# Saved entries

- Opening Delimiter -

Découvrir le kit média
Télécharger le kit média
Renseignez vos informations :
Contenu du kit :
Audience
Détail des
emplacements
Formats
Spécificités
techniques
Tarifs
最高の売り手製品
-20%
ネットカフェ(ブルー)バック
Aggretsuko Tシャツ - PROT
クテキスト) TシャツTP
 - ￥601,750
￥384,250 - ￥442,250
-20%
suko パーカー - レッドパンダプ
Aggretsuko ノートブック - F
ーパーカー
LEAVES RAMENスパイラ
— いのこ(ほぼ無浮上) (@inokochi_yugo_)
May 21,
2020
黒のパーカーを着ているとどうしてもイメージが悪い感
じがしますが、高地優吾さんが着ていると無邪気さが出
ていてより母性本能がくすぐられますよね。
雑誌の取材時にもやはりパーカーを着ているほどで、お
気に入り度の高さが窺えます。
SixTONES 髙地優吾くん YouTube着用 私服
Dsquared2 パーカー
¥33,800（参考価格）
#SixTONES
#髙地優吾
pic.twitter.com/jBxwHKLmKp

- Closing Delimiter -
- Opening Delimiter -

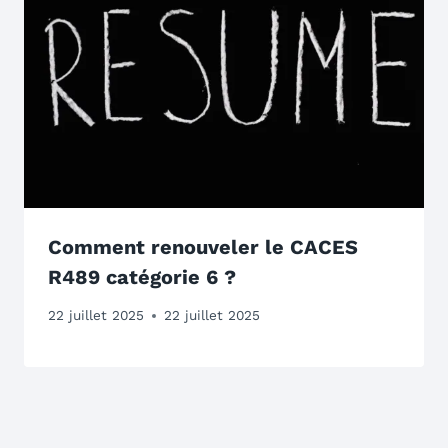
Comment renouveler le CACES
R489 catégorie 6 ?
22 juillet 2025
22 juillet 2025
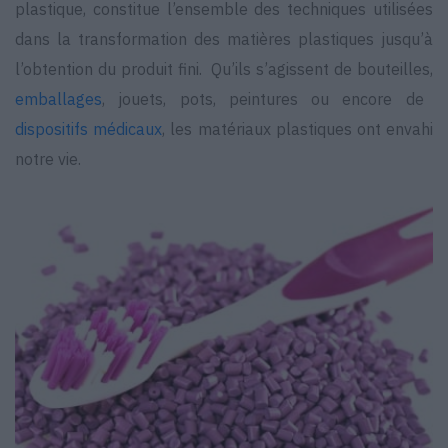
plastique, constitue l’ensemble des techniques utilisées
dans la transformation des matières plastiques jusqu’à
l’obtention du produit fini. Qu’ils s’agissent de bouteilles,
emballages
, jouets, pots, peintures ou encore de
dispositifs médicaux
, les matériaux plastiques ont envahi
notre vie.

- Closing Delimiter -
- Opening Delimiter -

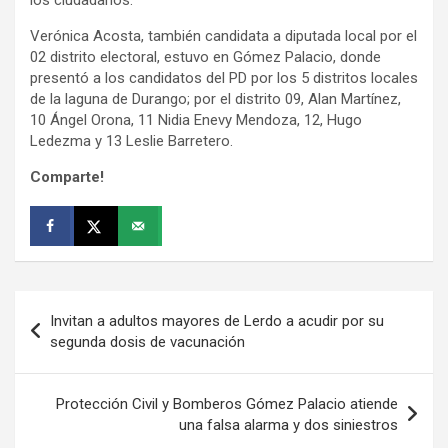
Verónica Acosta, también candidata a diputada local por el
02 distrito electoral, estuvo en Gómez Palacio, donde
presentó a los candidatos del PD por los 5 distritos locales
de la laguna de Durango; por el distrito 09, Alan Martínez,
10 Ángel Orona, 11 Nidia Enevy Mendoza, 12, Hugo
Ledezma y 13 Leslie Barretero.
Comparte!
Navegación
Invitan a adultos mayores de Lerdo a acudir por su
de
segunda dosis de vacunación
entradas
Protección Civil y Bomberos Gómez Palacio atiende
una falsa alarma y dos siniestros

- Closing Delimiter -

# Assignment
Filter the material above down to the lines containing the string "SixTONES", and reproduce each such line in full. Treat the match as case-sensitive.

# Result of the task
SixTONES 髙地優吾くん YouTube着用 私服
#SixTONES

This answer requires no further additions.